Etant donné que l'on trouve des membres de l'Opus Dei dans les couches les plus diverses de la société et que certains d'entre eux sont au service ou à la tête d'entreprises ou de groupes parfois importants, ne peut-on penser que l'Opus Dei tente de coordonner ces activités suivant une certaine ligne politique, économique, etc. ?

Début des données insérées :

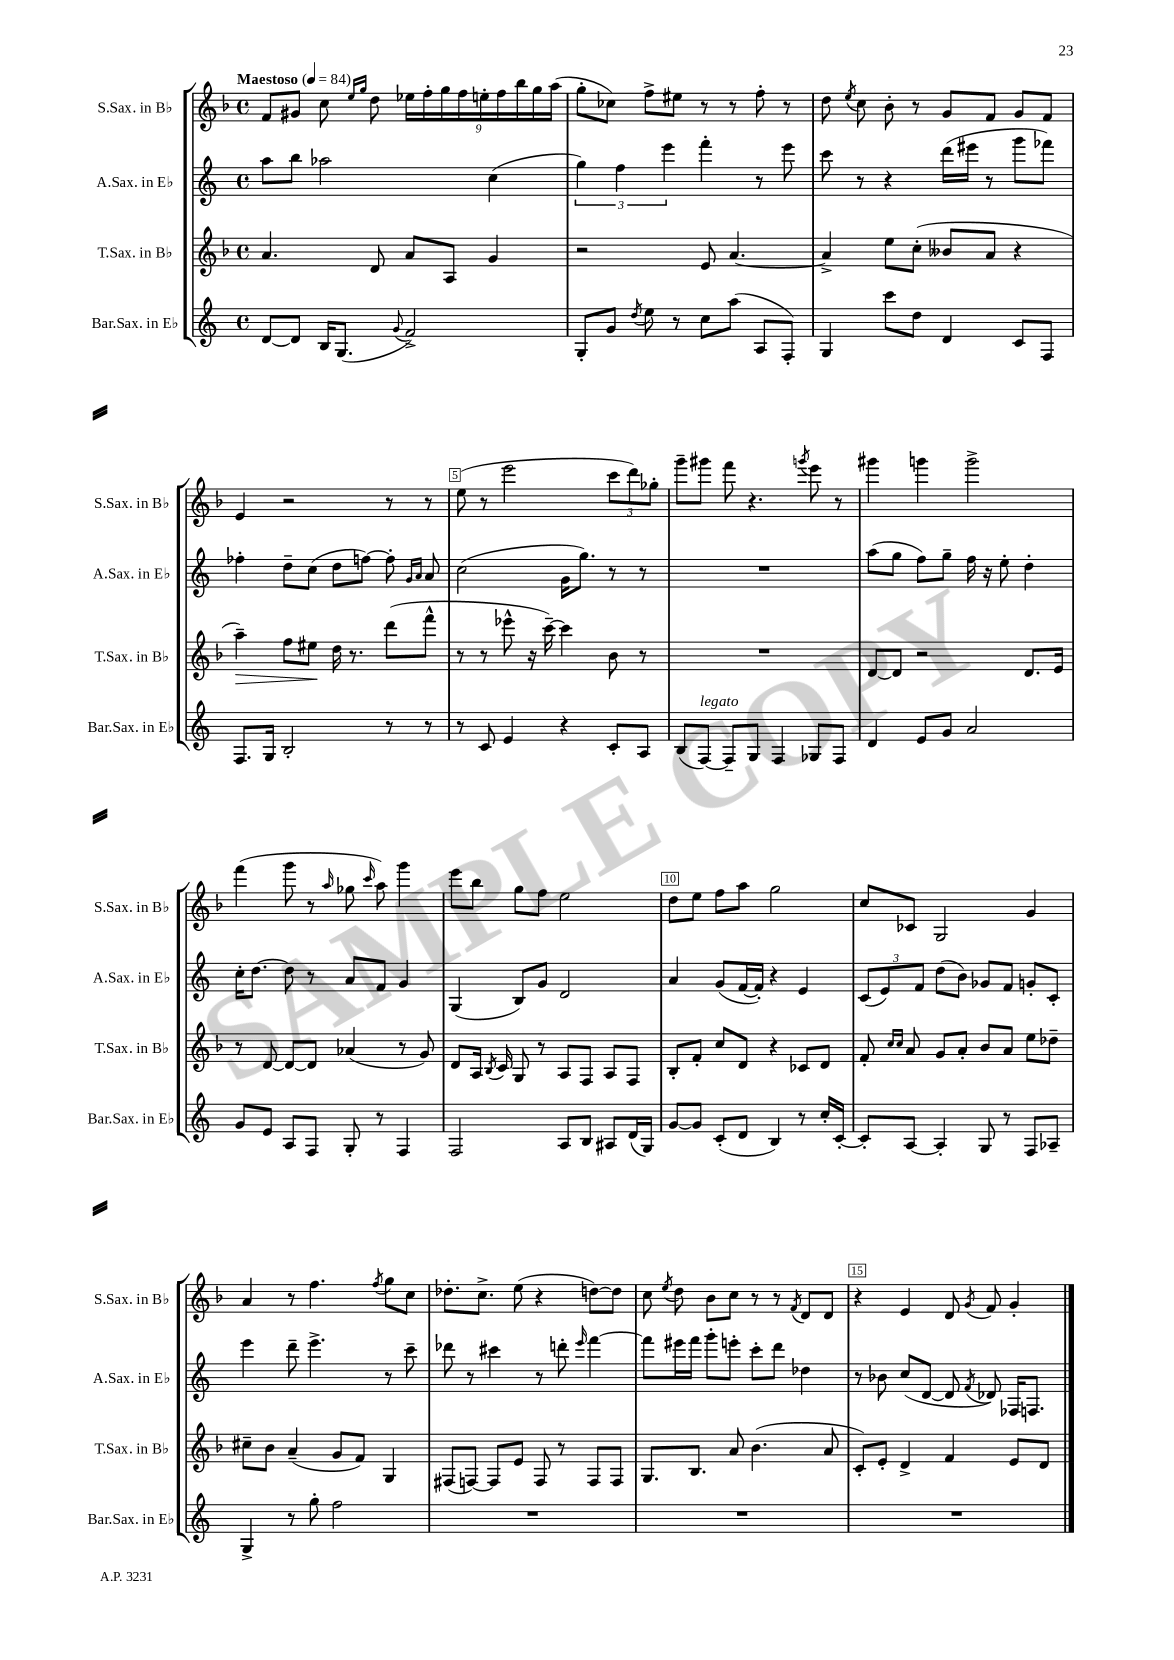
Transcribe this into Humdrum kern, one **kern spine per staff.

**kern	**kern	**kern	**kern
*staff4	*staff3	*staff2	*staff1
*clefG2	*clefG2	*clefG2	*clefG2
*k[]	*k[b-]	*k[]	*k[b-]
*M4/4	*M4/4	*M4/4	*M4/4
*met(c)	*met(c)	*met(c)	*met(c)
*MM84	*MM84	*MM84	*MM84
[8d/L	4.a/	8aa\L	8f/L
8d/]J	.	8bb\J	8g#/J
16B/LK	.	2aa-\	8cc\
(8.G/J	.	.	.
.	.	.	16qqee/LL
.	.	.	16qqgg/JJ
.	8d/	.	8dd\
8qqg/	.	.	.
2f^/)	8a/L	.	18ee-\LL
.	.	.	18ff'\
.	.	.	18gg\
.	8A/J	.	.
.	.	.	18ff\
.	.	.	18ee'\
.	4g/	(4cc\	.
.	.	.	18ff\
.	.	.	18bb-\
.	.	.	18gg\
.	.	.	(18aa\JJ
=	=	=	=
8G'/L	2r	6gg\)	8gg'\L
8g/J	.	.	8cc-\J)
.	.	6ff\	.
8qdd/	.	.	.
8ee\	.	.	8ff^\L
.	.	6eee\	.
8r	.	.	8ee#\J
8cc\L	8e/	4fff'\	8r
(8aa\J	[4.a/	.	8r
8A/L	.	8r	8ff'\
8F'/J)	.	8eee\	8r
=	=	=	=
4G/	4a^/]	8ccc\	8dd\
.	.	.	8qee/
.	.	8r	8cc\
8ccc\L	8ee\L	4r	8b-'\
8dd\J	(8cc'\J	.	8r
4d/	8b--/L	(16ddd\LL	8g/L
.	.	16eee#\JJ	.
.	8a/J	8r	8f/J
8c/L	4r	8ggg\L	8g/L
8F/J	.	8fff-\J)	8f/J
=	=	=	=
8.F/L	4aa~\)	4ff-'\	4e/
16G/Jk	.	.	.
2B'/	8ff\L	8dd~\L	2r
.	8ee#\J	(8cc\J	.
.	16dd\	8dd\L	.
.	8.r	.	.
.	.	[8ff\J)	.
8r	(8ddd\L	8ff'\]	8r
.	.	16qqg/LL	.
.	.	16qqa/JJ	.
8r	8fff^^\J	8a/	8r
=	=	=	=
8r	8r	(2cc\	(8ee\
8c/	8r	.	8r
4e/	8eee-^^\	.	2eee\
.	16r	.	.
.	[16ccc~\)	.	.
4r	4ccc\]	16g\LK	.
.	.	8.gg\J)	.
8c'/L	8b-\	8r	12ccc\L
.	.	.	12ddd\)
8A/J	8r	8r	.
.	.	.	12gg-'\J
=	=	=	=
(8B/L	1r	1r	8ggg~\L
[8F/J)	.	.	8ggg#\J
8F~/]L	.	.	8fff\
8G/J	.	.	4.r
4F/	.	.	.
.	.	.	8qggg/
8G-/L	.	.	8eee\
8F/J	.	.	8r
=	=	=	=
4d/	[8d/L	(8aa\L	4ggg#\
.	8d/]J	8gg\J	.
8e/L	2r	8ff\L)	4ggg\
8g/J	.	8gg~\J	.
2a/	.	16ff\	2ggg^\
.	.	16r	.
.	.	8ee'\	.
.	8.d/L	4dd'\	.
.	16e/Jk	.	.
=	=	=	=
8g/L	8r	16cc'\LK	(4fff\
.	.	[8.dd\J	.
8e/J	[8d/	.	.
8A/L	8d/_L	8dd\]	8ggg\
8F/J	8d/]J	8r	8r
.	.	.	16qqaa/
8G'/	(4a-/	8a/L	8gg-\
.	.	.	16qqccc/
8r	.	8f/J	8aa\)
4F/	8r	4g/	4ggg\
.	8g/)	.	.
=	=	=	=
2F/	8d/L	(4G/	8eee\L
.	16A/Jk	.	8bb-\J
.	8qB-/	.	.
.	16c/	.	.
.	8G/	8B/L)	8gg\L
.	8r	8g/J	8ff\J
8A/L	8A/L	2d/	2ee\
8B/J	8F/J	.	.
8A#/L	8A/L	.	.
(16d/L	8F/J	.	.
16G/JJ)	.	.	.
=	=	=	=
[8g/L	8B-'/L	4a/	8dd\L
8g/]J	8f'/J	.	8ee\J
(8c'/L	8cc/L	(8g/L	8ff\L
8d/J	8d/J	[16f/L	8aa\J
.	.	16f'/]JJ)	.
4B/)	4r	4r	2gg\
8r	8c-/L	4e/	.
16cc'/LL	8d/J	.	.
[16c'/JJ	.	.	.
=	=	=	=
8c'/]L	8f'/	(12c/L	8cc/L
.	.	12e/)	.
.	16qqcc/LL	.	.
.	16qqcc/JJ	.	.
[8A/J	8a/	.	8c-/J
.	.	12f/J	.
4A'/]	8g/L	(8dd\L	2G/
.	8a'/J	8b\J)	.
8G/	8b-/L	8g-/L	.
8r	8a/J	8f/J	.
8F/L	8ee\L	8g'/L	4g/
8A-~/J	8dd-~\J	8c'/J	.
=	=	=	=
4G^/	8cc#~\L	4eee\	4a/
.	8b-\J	.	.
8r	(4a~/	8ddd~\	8r
8gg'\	.	4.eee^\	4.ff\
2ff\	8g/L	.	.
.	8f/J)	.	.
.	.	.	8qff/
.	4G/	8r	8gg\L
.	.	8ccc~\	8cc\J
=	=	=	=
1r	(8F#/L	8ddd-\	8.dd-'\L
.	[8F/J)	8r	.
.	.	.	8.cc^\J
.	8F/]L	4ccc#\	.
.	8e/J	.	(8ee\
.	8F/	8r	4r
.	8r	8ddd'\	.
.	.	16qqeee/	.
.	8F/L	[4fff\	[8dd\L)
.	8F/J	.	8dd\]J
=	=	=	=
1r	8.G/L	8fff\]L	8cc\
.	.	.	8qee/
.	.	16eee#\L	8dd\
.	8.B-/J	16fff\JJ	.
.	.	8ggg'\L	8b-\L
.	8a/	8eee'\J	8cc\J
.	(4.b-\	8ccc'\L	8r
.	.	8ddd\J	8r
.	.	.	8qf/
.	.	4dd-\	8d/L
.	8a/	.	8d/J
=	=	=	=
1r	8c'/L)	8r	4r
.	8e'/J	8b-\	.
.	4d^/	(8cc/L	4e/
.	.	[8d/J	.
.	4f/	8d/]	8d/
.	.	8qf/	8qg/
.	.	8d-/)	8f/
.	8e/L	16F-/LK	4g'/
.	.	8.F/J	.
.	8d/J	.	.
==	==	==	==
*-	*-	*-	*-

— En aucune façon. L'Opus Dei n'intervient jamais dans l'ordre politique ; il est absolument étranger à toute tendance, à tout groupe ou régime politique, économique, culturel ou idéologique. Ses buts — je le répète — sont exclusivement spirituels et apostoliques. Il exige simplement de ses membres qu'ils vivent en chrétiens, qu'ils s'efforcent d'ajuster leur vie à l'idéal évangélique. Il ne s'immisce par conséquent, en aucune manière, dans les questions temporelles.

Si on ne le comprend pas, c'est sans doute qu'on ne comprend pas la liberté personnelle et qu'on ne parvient pas à distinguer entre les fins uniquement spirituelles, en vue desquelles on vient à l'OEuvre, et le très vaste champ des activités humaines — l'économie, la politique, la culture, l'art, la philosophie, etc. — où les membres de l'Opus Dei jouissent de la plus entière liberté et assument leur responsabilité personnelle.

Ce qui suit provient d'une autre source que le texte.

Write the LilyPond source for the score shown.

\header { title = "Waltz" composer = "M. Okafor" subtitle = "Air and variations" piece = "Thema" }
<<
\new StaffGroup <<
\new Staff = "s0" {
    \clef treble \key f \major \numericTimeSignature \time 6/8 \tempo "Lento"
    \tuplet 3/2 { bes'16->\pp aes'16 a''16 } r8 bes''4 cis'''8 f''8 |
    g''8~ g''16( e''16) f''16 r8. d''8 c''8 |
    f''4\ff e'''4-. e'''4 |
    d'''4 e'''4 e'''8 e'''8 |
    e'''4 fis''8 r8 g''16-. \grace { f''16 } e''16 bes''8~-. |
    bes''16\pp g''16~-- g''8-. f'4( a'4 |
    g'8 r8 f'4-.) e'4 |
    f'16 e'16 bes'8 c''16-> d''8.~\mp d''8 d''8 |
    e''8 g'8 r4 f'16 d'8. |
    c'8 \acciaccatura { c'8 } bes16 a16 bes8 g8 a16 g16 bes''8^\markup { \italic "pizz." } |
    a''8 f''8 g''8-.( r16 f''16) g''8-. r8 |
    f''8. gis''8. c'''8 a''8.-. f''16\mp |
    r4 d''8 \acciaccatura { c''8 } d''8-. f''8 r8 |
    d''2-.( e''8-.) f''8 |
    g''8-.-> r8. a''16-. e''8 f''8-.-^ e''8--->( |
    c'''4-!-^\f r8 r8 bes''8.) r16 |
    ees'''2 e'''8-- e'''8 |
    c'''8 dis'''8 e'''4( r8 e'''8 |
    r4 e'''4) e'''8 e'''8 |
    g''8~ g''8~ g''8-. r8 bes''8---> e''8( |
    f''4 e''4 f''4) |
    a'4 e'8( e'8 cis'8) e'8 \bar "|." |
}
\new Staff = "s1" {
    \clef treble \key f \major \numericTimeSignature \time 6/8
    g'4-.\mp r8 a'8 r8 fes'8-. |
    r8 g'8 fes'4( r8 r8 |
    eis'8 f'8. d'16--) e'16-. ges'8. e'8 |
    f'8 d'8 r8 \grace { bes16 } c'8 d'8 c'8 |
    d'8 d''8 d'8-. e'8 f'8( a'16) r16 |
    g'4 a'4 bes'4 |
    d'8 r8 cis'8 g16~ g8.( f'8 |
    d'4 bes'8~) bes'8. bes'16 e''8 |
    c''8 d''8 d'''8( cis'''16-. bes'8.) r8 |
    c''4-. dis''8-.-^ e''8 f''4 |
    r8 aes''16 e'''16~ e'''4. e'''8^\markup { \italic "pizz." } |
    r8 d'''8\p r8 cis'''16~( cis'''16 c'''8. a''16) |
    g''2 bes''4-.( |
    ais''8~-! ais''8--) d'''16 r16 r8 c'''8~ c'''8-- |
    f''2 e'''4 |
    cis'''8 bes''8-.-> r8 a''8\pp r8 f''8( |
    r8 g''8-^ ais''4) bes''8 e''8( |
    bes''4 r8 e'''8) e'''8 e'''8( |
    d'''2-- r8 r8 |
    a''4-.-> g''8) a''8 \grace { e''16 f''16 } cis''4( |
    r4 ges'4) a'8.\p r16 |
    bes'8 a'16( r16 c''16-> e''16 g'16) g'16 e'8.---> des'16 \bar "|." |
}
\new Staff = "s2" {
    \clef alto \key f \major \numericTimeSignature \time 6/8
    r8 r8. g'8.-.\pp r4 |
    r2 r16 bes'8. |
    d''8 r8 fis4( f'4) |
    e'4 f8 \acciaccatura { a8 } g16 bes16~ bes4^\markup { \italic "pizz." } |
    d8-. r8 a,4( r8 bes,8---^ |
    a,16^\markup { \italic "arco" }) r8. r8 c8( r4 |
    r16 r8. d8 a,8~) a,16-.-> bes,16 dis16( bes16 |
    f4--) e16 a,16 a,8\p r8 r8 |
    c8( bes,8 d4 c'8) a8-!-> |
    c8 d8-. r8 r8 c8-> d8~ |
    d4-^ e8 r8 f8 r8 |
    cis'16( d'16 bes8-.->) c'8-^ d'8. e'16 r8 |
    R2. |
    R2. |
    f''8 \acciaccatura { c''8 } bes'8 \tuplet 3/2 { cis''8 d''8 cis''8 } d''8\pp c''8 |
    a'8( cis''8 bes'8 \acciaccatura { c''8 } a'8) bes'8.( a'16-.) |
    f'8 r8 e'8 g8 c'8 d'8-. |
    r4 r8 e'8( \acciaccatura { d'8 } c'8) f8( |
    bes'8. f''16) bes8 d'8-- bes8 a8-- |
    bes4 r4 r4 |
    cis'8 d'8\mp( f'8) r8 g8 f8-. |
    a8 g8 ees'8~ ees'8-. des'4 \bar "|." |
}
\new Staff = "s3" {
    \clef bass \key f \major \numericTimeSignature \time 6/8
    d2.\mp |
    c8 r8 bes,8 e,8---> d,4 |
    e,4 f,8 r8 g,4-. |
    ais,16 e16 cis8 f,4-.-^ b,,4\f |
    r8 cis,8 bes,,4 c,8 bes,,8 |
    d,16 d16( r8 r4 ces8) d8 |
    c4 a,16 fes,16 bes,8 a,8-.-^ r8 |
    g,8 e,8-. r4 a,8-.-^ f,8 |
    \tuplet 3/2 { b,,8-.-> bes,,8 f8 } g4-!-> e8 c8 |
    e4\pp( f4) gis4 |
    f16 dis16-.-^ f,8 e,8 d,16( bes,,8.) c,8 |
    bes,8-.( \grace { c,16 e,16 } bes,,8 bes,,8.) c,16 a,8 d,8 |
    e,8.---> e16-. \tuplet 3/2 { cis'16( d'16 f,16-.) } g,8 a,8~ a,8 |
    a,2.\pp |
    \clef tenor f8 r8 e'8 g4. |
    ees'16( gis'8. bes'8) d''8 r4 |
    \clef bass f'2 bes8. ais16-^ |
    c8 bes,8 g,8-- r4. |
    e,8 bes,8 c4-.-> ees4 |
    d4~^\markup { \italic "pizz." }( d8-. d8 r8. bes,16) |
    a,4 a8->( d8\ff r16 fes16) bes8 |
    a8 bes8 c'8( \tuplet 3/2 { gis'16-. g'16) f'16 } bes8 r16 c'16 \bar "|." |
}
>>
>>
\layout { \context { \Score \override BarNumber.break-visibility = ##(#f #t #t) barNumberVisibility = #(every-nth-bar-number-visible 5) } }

Dès l'instant où ils adhèrent à l'OEuvre, tous savent parfaitement que leur liberté individuelle est réelle, de sorte que s'il arrivait que l'un d'entre eux fit pression sur les autres et tentât de leur imposer ses propres vues en matière politique, ou de les mettre au service d'intérêts humains, les autres s'insurgeraient et l'expulseraient sur-le-champ.

Le respect de la liberté de ses membres est une condition essentielle à la vie même de l'Opus Dei. Sans ce respect, personne ne viendrait à nous. Mieux encore: si d'aventure — cela ne se produit pas, ne s'est jamais produit et, avec l'aide de Dieu, ne se produira jamais — l'Opus Dei intervenait en matière politique ou en quelque autre activité humaine, le premier adversaire de l'OEuvre ne serait autre que moi.